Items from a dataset

################

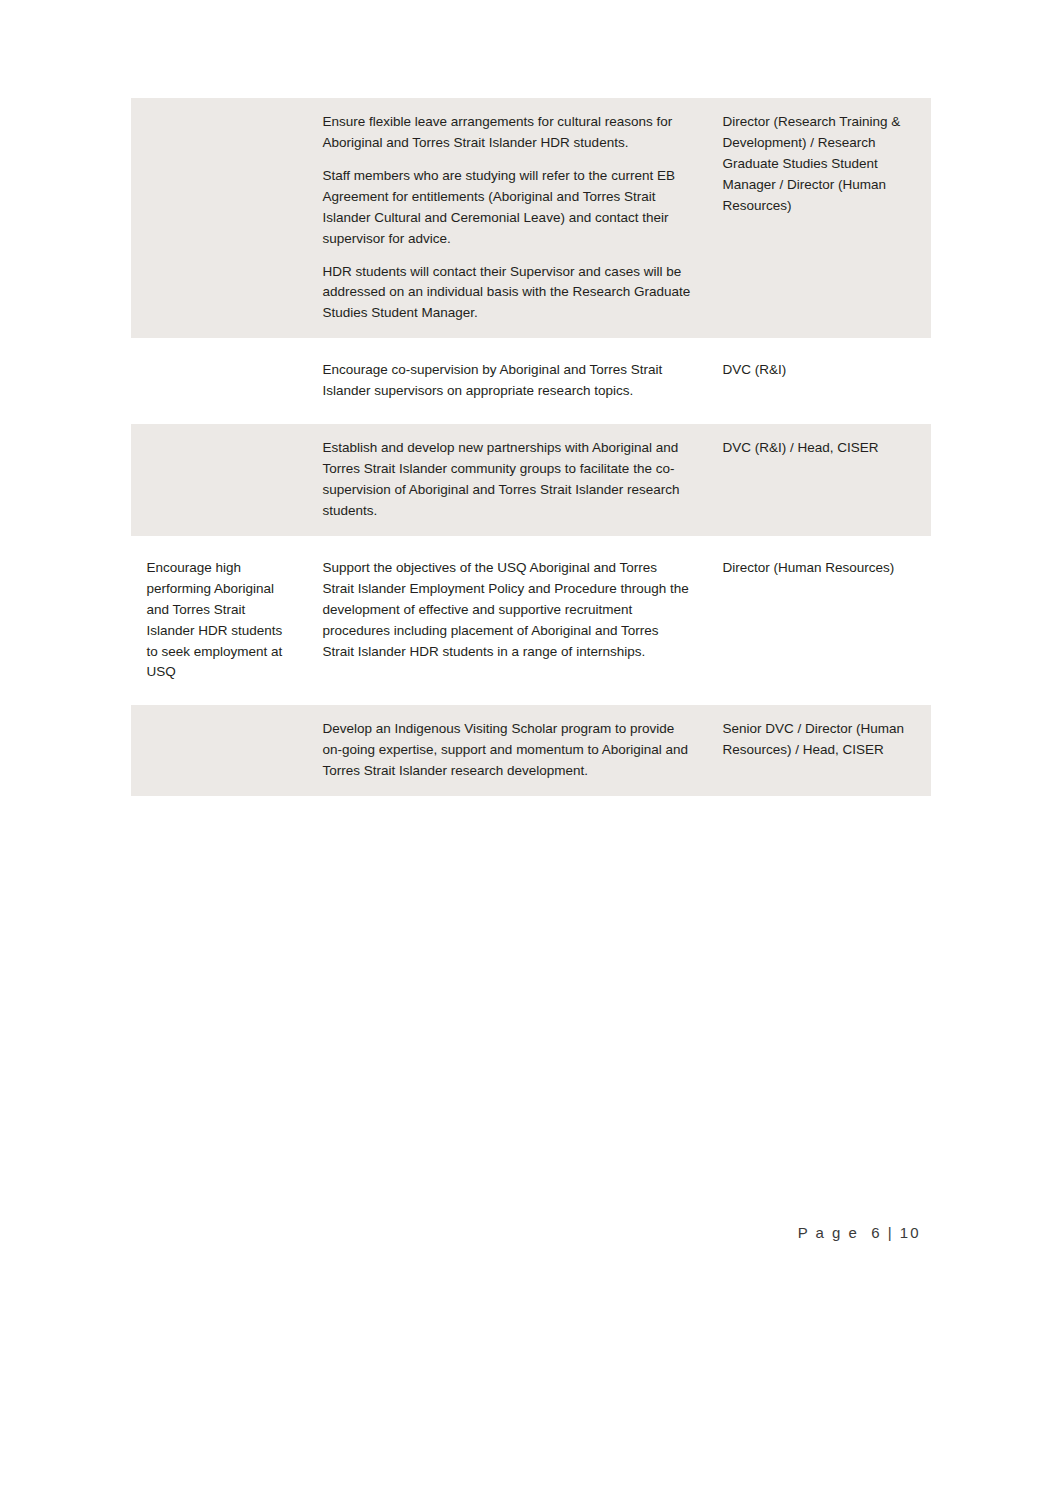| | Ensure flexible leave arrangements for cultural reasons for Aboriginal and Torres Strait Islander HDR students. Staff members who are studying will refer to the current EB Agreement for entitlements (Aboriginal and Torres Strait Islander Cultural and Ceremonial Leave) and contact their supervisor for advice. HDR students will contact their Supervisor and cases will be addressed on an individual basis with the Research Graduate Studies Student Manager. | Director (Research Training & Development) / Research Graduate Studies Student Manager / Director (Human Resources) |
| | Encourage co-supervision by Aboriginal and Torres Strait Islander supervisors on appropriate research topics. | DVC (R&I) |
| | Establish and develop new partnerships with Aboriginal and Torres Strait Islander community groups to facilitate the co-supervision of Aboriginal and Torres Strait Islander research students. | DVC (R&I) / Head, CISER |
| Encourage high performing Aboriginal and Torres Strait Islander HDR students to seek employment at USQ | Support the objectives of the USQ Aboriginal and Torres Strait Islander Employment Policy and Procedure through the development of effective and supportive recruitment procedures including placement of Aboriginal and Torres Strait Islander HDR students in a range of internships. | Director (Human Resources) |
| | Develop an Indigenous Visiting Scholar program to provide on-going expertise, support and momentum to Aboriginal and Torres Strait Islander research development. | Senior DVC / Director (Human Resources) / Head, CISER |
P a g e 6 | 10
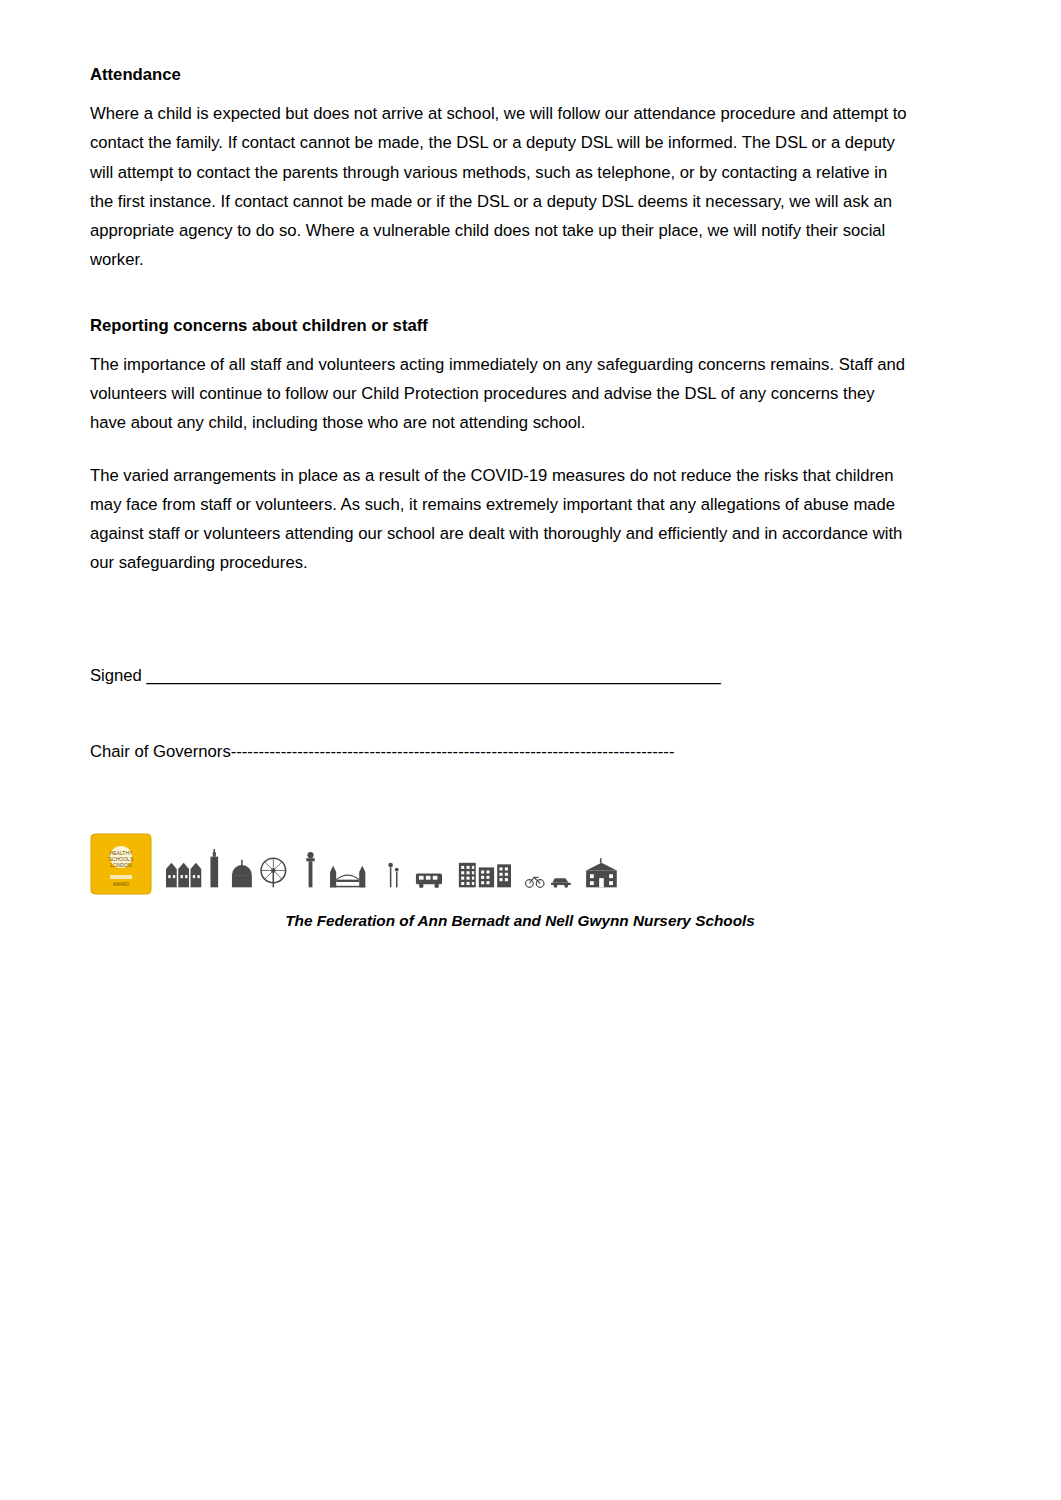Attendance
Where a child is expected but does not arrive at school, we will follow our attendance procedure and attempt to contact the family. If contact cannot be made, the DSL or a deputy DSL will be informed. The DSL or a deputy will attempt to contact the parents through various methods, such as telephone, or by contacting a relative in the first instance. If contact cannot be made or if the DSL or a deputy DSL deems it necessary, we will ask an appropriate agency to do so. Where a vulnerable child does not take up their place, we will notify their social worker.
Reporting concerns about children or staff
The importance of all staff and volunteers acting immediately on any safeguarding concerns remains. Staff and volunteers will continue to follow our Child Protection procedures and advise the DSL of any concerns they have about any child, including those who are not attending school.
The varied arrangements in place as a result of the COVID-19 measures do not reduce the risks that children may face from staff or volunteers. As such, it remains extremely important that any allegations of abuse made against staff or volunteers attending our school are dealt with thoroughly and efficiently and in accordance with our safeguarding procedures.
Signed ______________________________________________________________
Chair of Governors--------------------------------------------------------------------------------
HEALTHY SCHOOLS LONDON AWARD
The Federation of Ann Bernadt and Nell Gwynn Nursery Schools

################

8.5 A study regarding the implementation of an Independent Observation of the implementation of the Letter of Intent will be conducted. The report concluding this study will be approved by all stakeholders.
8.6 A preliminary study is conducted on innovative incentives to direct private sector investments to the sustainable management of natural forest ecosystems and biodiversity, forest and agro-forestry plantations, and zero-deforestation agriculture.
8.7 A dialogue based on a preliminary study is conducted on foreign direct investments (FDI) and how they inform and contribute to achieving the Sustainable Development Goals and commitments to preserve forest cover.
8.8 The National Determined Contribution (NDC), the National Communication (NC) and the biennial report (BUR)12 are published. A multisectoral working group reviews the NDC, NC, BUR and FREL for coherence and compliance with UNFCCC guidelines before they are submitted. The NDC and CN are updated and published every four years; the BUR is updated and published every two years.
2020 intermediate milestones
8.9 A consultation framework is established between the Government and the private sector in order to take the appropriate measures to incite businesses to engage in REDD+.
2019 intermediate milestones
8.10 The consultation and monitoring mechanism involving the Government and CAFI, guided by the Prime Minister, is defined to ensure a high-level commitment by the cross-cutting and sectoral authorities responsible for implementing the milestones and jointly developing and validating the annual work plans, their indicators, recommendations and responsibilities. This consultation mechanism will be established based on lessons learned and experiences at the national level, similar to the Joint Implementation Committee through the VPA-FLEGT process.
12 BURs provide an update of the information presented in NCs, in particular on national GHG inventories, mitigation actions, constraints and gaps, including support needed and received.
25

################

**Exercise directions**
Pictures do not belong in the answer. Return the lines above starting at the one with "Resources) / Head, CISER |" and ending at the one with "The Federation of", both kept, exactly.

**Answer to this task**
| | Develop an Indigenous Visiting Scholar program to provide on-going expertise, support and momentum to Aboriginal and Torres Strait Islander research development. | Senior DVC / Director (Human Resources) / Head, CISER |
P a g e 6 | 10
Attendance
Where a child is expected but does not arrive at school, we will follow our attendance procedure and attempt to contact the family. If contact cannot be made, the DSL or a deputy DSL will be informed. The DSL or a deputy will attempt to contact the parents through various methods, such as telephone, or by contacting a relative in the first instance. If contact cannot be made or if the DSL or a deputy DSL deems it necessary, we will ask an appropriate agency to do so. Where a vulnerable child does not take up their place, we will notify their social worker.
Reporting concerns about children or staff
The importance of all staff and volunteers acting immediately on any safeguarding concerns remains. Staff and volunteers will continue to follow our Child Protection procedures and advise the DSL of any concerns they have about any child, including those who are not attending school.
The varied arrangements in place as a result of the COVID-19 measures do not reduce the risks that children may face from staff or volunteers. As such, it remains extremely important that any allegations of abuse made against staff or volunteers attending our school are dealt with thoroughly and efficiently and in accordance with our safeguarding procedures.
Signed ______________________________________________________________
Chair of Governors--------------------------------------------------------------------------------
HEALTHY SCHOOLS LONDON AWARD
The Federation of Ann Bernadt and Nell Gwynn Nursery Schools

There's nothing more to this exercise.